Der dritte Teil der Prüfung sollte vorher in Gruppenarbeiten geübt werden. Mein Gewicht in der Prüfung (1/2) liegt eindeutig auf diesem Thema, weil es nicht nur um Wissen geht, sondern in erster Linie um den Praxis-Theorie-Transfer, denn die Geschichte der Pflege ist kein abstraktes Ding. Historische Kenntnisse, soziale Kompetenz, geplante Vorgehensweise und Pflegeverständnis werden deutlich. Der oder die SchülerIN bekommt schriftlich ein Fallbeispiel und eine Vorbereitungszeit mit den Fragestellungen:
1. Welche persönlichen Erfahrungen durch geschichtliche Ereignisse könnten die Ursache zu dem Verhalten sein?
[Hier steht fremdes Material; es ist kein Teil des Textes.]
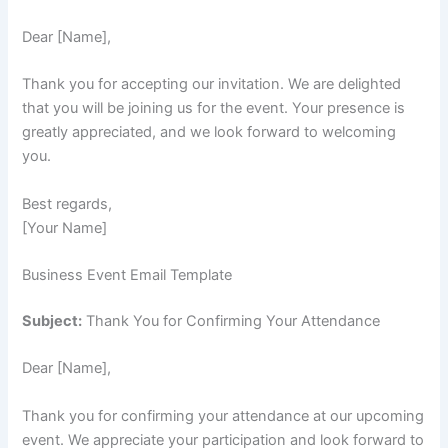
Dear [Name],
Thank you for accepting our invitation. We are delighted
that you will be joining us for the event. Your presence is
greatly appreciated, and we look forward to welcoming
you.
Best regards,
[Your Name]
Business Event Email Template
Subject:
Thank You for Confirming Your Attendance
Dear [Name],
Thank you for confirming your attendance at our upcoming
event. We appreciate your participation and look forward to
2. Beschreiben Sie typische PTBS-Symptome an diesem Fall!
3.Wie reagieren Sie? Welche pflegerische Maßnahmen könnten zu einer Stabilisierung beitragen?
Beispiele für Fallbeispiel:
Herr S.
Das Altenpflegeheim unternimmt eine Dampferfahrt. Herr S. weigert sich, an der Dampferfahrt teilzunehmen. An den Aktivitäten im Heim nimmt der rüstige 78jährige normalerweise immer teil. Herr S. ist 1925 geboren und hatte in der Wehrmacht gedient. Durch eine nicht schwerwiegende Schussverletzung entkam er mit einem Verwundetentransport über die Ostsee nach Dänemark der sowjetischen Kriegsgefangenschaft. Herr S. ist stets höflich und hilfsbereit. Der Umgang mit ihm ist allerdings erschwert durch sein introvertiertes Verhalten. Gespräche sind mit dem einsilbigen alten Herrn kaum möglich.
Frau X
Frau X ist eine sehr ruhige Bewohnerin, die zu depressiven Verstimmungen neigt. Seit sie eine neue Zimmergenossin hat, reagiert sie mit großer Unruhe, Launenhaftigkeit oder "grundlosem" Weinen, wenn diese Besuch bekommt, obwohl sich ansonsten die beiden alten Damen blendend verstehen. Da der Schwiegersohn der Zimmergenossin Amerikaner ist, unterhält man sich bei den Besuchen auf Englisch. Dass sich dadurch Frau X ausgeschlossen fühlt, ist unwahrscheinlich, denn sie versteht Englisch. Frau X hat immer in Mitterteich/Oberpfalz gelebt.
Bei entsprechender Begründung müssen die wahren Ursachen nicht erkannt werden, was auch ausgesprochen schwer ist. Allerdings ist es immer wieder erstaunlich, dass die SchülerINNEN in der Regel sehr treffsicher die richtigen Ursachen herausfiltern. Allerdings erwarte ich hier eine Fachsprache und lasse Umschreibungen der Symptome nicht zu. Ich hätte es gerne, dass ein Patient nicht als blau statt zyanotisch beschrieben wird, da die deutsche Übersetzung irreführend sein kann. Genauso fordere ich eine eindeutige Einordnung der Symptome der PTBS und beispielsweise einen Flashback statt "Inneres Auge" oder Trigger statt "Ausweichen", auch, wenn Umschreibungen den Kern der Sache berühren. Von Fachpflegekräften muss erwartet werden können, dass sie das Fachvokabular zugunsten der eindeutigen Begriffe des betreffenden Fachgebietes beherschen.